Commend Clover School Board for having vision

August 31, 2010 

Clover School District Board of Trustees on Aug. 12 during a regular (but rescheduled) open, public meeting approved the purchase of 172 acres near Big Allison Creek in Lake Wylie.

The site, according to CSD Superintendent Dr. Marc Sosne, at the time, was for a second high school. After the Lake Wylie Pilot published the board’s decision - first online and the full story in the Aug. 17 print edition - Sosne retracted his statement to clarify saying the property would provide “flexibility and options” to build new schools, but not necessarily a high school.

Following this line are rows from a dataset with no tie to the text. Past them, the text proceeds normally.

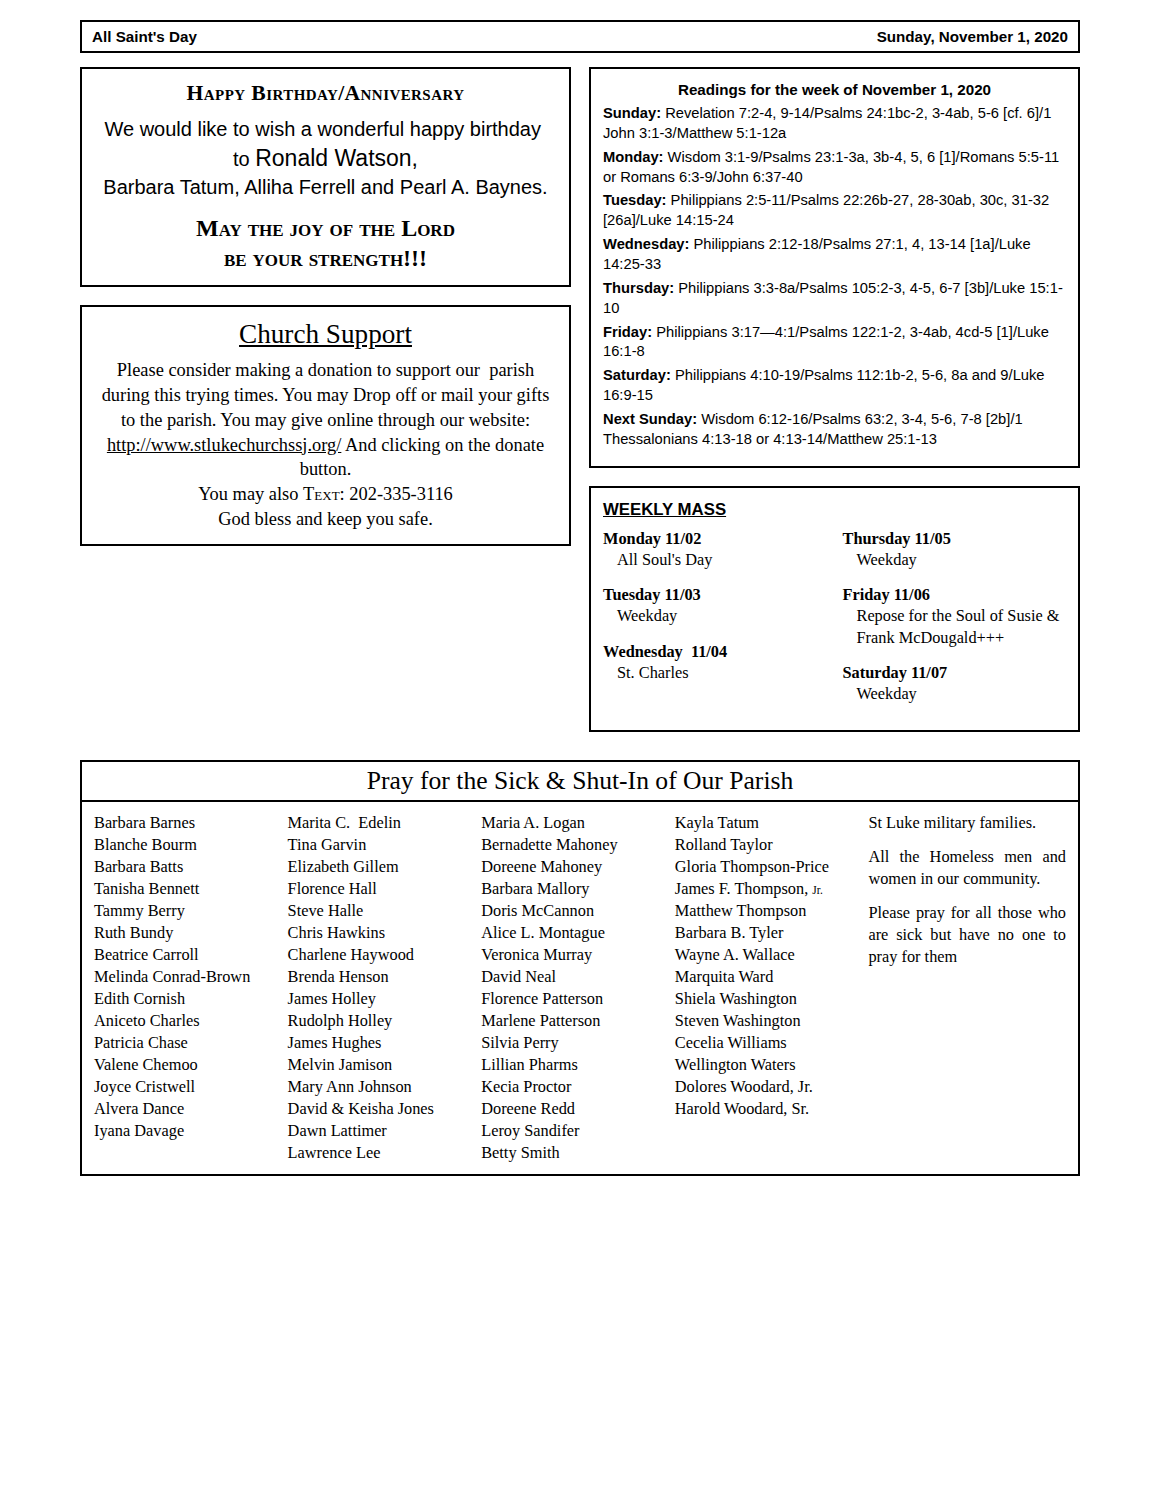All Saint's Day Sunday, November 1, 2020
Happy Birthday/Anniversary
We would like to wish a wonderful happy birthday to Ronald Watson,
Barbara Tatum, Alliha Ferrell and Pearl A. Baynes.
May the joy of the Lord
be your strength!!!
Church Support
Please consider making a donation to support our parish during this trying times. You may Drop off or mail your gifts to the parish. You may give online through our website: http://www.stlukechurchssj.org/ And clicking on the donate button.
You may also Text: 202-335-3116
God bless and keep you safe.
Readings for the week of November 1, 2020
Sunday: Revelation 7:2-4, 9-14/Psalms 24:1bc-2, 3-4ab, 5-6 [cf. 6]/1 John 3:1-3/Matthew 5:1-12a
Monday: Wisdom 3:1-9/Psalms 23:1-3a, 3b-4, 5, 6 [1]/Romans 5:5-11 or Romans 6:3-9/John 6:37-40
Tuesday: Philippians 2:5-11/Psalms 22:26b-27, 28-30ab, 30c, 31-32 [26a]/Luke 14:15-24
Wednesday: Philippians 2:12-18/Psalms 27:1, 4, 13-14 [1a]/Luke 14:25-33
Thursday: Philippians 3:3-8a/Psalms 105:2-3, 4-5, 6-7 [3b]/Luke 15:1-10
Friday: Philippians 3:17—4:1/Psalms 122:1-2, 3-4ab, 4cd-5 [1]/Luke 16:1-8
Saturday: Philippians 4:10-19/Psalms 112:1b-2, 5-6, 8a and 9/Luke 16:9-15
Next Sunday: Wisdom 6:12-16/Psalms 63:2, 3-4, 5-6, 7-8 [2b]/1 Thessalonians 4:13-18 or 4:13-14/Matthew 25:1-13
WEEKLY MASS
Monday 11/02 All Soul's Day
Tuesday 11/03 Weekday
Wednesday 11/04 St. Charles
Thursday 11/05 Weekday
Friday 11/06 Repose for the Soul of Susie & Frank McDougald+++
Saturday 11/07 Weekday
Pray for the Sick & Shut-In of Our Parish
Barbara Barnes
Blanche Bourm
Barbara Batts
Tanisha Bennett
Tammy Berry
Ruth Bundy
Beatrice Carroll
Melinda Conrad-Brown
Edith Cornish
Aniceto Charles
Patricia Chase
Valene Chemoo
Joyce Cristwell
Alvera Dance
Iyana Davage
Marita C. Edelin
Tina Garvin
Elizabeth Gillem
Florence Hall
Steve Halle
Chris Hawkins
Charlene Haywood
Brenda Henson
James Holley
Rudolph Holley
James Hughes
Melvin Jamison
Mary Ann Johnson
David & Keisha Jones
Dawn Lattimer
Lawrence Lee
Maria A. Logan
Bernadette Mahoney
Doreene Mahoney
Barbara Mallory
Doris McCannon
Alice L. Montague
Veronica Murray
David Neal
Florence Patterson
Marlene Patterson
Silvia Perry
Lillian Pharms
Kecia Proctor
Doreene Redd
Leroy Sandifer
Betty Smith
Kayla Tatum
Rolland Taylor
Gloria Thompson-Price
James F. Thompson, Jr.
Matthew Thompson
Barbara B. Tyler
Wayne A. Wallace
Marquita Ward
Shiela Washington
Steven Washington
Cecelia Williams
Wellington Waters
Dolores Woodard, Jr.
Harold Woodard, Sr.
St Luke military families.
All the Homeless men and women in our community.
Please pray for all those who are sick but have no one to pray for them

At last week’s Lake Wylie Rotary Club meeting, Clover school board member Melanie Wood Wilson talked about the land being used for a high school, and possibly a future elementary school.

The fact is, the board and school district have the right to change plans for proper and appropriate use of the school site. That is, until the purchase in a bond referendum is put before the voters. Approval of a purchase does not a closed deal make. The York County Council must approve zoning and the state Department of Education also must give its nod. Whatever the use, the school is likely to need space in the future, and now is a good time to buy.

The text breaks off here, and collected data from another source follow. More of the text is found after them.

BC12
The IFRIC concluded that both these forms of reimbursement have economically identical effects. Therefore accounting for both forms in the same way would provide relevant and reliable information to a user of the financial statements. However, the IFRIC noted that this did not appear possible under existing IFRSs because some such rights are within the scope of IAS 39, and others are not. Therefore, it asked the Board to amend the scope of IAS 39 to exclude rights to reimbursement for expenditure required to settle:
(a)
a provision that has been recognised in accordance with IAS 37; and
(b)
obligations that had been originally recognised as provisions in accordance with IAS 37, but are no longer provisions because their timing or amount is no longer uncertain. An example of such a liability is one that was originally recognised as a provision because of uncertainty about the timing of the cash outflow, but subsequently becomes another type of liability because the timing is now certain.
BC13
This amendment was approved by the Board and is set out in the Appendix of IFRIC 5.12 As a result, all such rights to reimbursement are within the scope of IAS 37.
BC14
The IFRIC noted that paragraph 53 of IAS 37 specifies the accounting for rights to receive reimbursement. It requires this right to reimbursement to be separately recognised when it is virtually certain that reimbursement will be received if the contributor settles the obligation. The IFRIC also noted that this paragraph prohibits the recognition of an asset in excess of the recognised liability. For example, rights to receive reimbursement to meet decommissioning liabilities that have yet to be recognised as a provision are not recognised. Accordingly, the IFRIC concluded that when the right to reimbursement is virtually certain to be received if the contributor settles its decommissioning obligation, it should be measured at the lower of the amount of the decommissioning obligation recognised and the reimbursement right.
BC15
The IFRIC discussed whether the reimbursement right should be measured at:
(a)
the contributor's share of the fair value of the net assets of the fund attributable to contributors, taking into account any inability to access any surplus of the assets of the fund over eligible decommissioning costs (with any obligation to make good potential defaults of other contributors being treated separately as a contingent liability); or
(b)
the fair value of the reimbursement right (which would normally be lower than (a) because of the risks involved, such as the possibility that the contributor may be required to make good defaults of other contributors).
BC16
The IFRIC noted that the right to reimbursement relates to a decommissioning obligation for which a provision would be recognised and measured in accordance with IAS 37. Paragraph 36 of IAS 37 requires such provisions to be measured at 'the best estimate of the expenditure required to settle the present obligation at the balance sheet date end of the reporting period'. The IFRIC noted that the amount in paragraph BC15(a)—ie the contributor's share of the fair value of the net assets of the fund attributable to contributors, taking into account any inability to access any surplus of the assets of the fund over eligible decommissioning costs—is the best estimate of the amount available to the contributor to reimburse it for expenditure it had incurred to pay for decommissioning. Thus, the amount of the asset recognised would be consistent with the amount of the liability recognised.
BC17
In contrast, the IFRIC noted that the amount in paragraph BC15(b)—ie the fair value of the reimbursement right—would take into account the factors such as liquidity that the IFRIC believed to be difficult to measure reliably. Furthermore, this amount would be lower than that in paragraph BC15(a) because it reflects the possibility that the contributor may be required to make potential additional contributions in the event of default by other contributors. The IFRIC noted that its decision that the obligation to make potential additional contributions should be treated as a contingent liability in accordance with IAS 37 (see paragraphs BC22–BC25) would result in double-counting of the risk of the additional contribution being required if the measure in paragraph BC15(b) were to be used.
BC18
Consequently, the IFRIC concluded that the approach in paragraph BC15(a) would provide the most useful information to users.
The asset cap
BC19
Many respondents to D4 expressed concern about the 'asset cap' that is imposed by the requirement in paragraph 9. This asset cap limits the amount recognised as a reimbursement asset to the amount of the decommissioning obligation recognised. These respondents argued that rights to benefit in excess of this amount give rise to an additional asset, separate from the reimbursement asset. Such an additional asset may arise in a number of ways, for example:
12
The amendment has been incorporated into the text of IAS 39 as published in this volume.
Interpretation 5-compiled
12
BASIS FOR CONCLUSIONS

Unfortunately, if the site is not intended for high school, Lake Wylie area and Clover residents’ pleas for second high school will not come to fruition. In the past, Clover School District and board members said the plan would be to expand the current high school on S.C. 55 to create one large school rather than build another high school. Lake Wylie area residents voiced their concerns and objections in letters and at meetings, saying smaller schools provide a better learning environment for students and a high school closer to the lake would be advisable because of the booming residential growth in this area of the district.

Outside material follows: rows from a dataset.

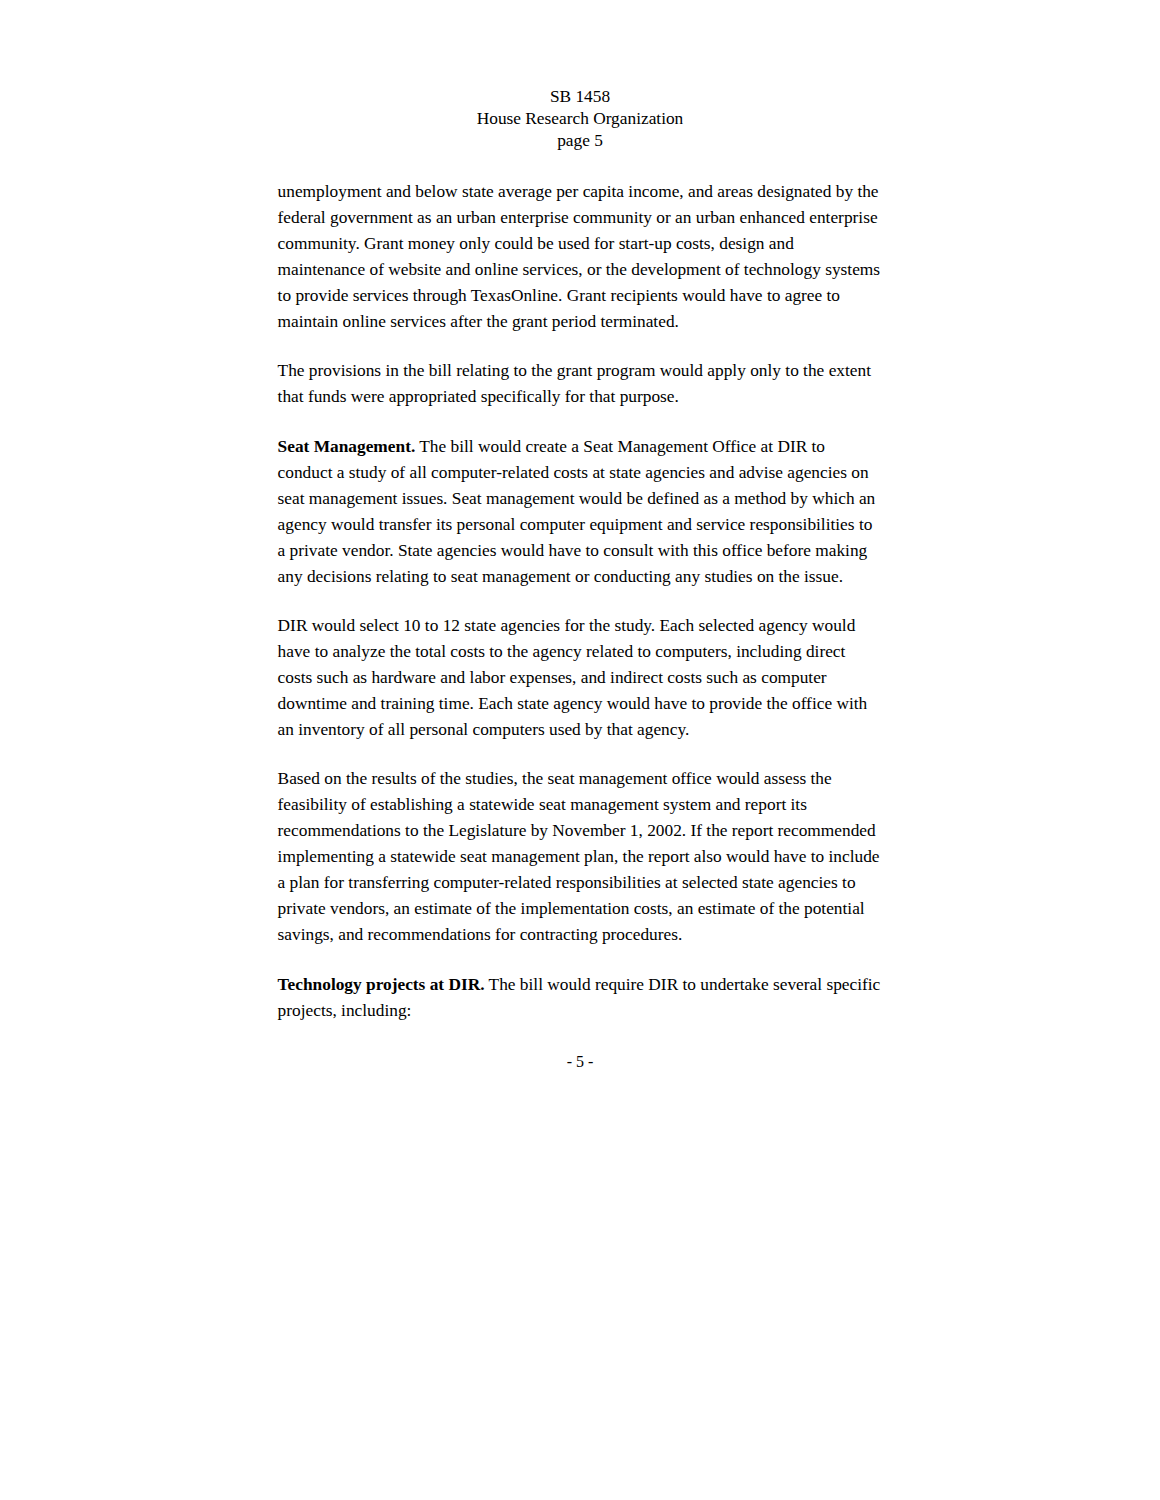SB 1458
House Research Organization
page 5
unemployment and below state average per capita income, and areas designated by the federal government as an urban enterprise community or an urban enhanced enterprise community. Grant money only could be used for start-up costs, design and maintenance of website and online services, or the development of technology systems to provide services through TexasOnline. Grant recipients would have to agree to maintain online services after the grant period terminated.
The provisions in the bill relating to the grant program would apply only to the extent that funds were appropriated specifically for that purpose.
Seat Management. The bill would create a Seat Management Office at DIR to conduct a study of all computer-related costs at state agencies and advise agencies on seat management issues. Seat management would be defined as a method by which an agency would transfer its personal computer equipment and service responsibilities to a private vendor. State agencies would have to consult with this office before making any decisions relating to seat management or conducting any studies on the issue.
DIR would select 10 to 12 state agencies for the study. Each selected agency would have to analyze the total costs to the agency related to computers, including direct costs such as hardware and labor expenses, and indirect costs such as computer downtime and training time. Each state agency would have to provide the office with an inventory of all personal computers used by that agency.
Based on the results of the studies, the seat management office would assess the feasibility of establishing a statewide seat management system and report its recommendations to the Legislature by November 1, 2002. If the report recommended implementing a statewide seat management plan, the report also would have to include a plan for transferring computer-related responsibilities at selected state agencies to private vendors, an estimate of the implementation costs, an estimate of the potential savings, and recommendations for contracting procedures.
Technology projects at DIR. The bill would require DIR to undertake several specific projects, including:
- 5 -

If the approved purchase site on S.C. 274 is not intended for a high school, having just recently opened a new middle school and a new elementary school, it’s apparent a second high school may be needed.

Since the Aug. 12 decision, there have been many criticisms heard through letters and phone calls from Lake Wylie residents unhappy with the location and the purchasing price of $6.83 million, or $39,750 an acre. Wilson explained very well the work the school board members have put into looking for land for the school district’s future, and the details and complications involved, such as having the infrastructure already in place to alleviate costs down the road.

We’re sure as more develops about this decision, more explanation of planning will be provided by the school board and district. We commend Clover School Board and support them for planning ahead. Clover School District is known for its quality schools. It is these types of decisions that keep our district soaring. We also agree a high school for growing Lake Wylie and Clover area would be a smart decision.

Isn’t this the kind of foresight we want from our elected leaders?

The Lake Wylie Pilot editorial board is made up of members editor Catherine Muccigrosso and residents Ricardo Bach, Fred Freiberger, Bob Mazzoni, Ken Sanford, Ian Saunders and Nancy Sparber.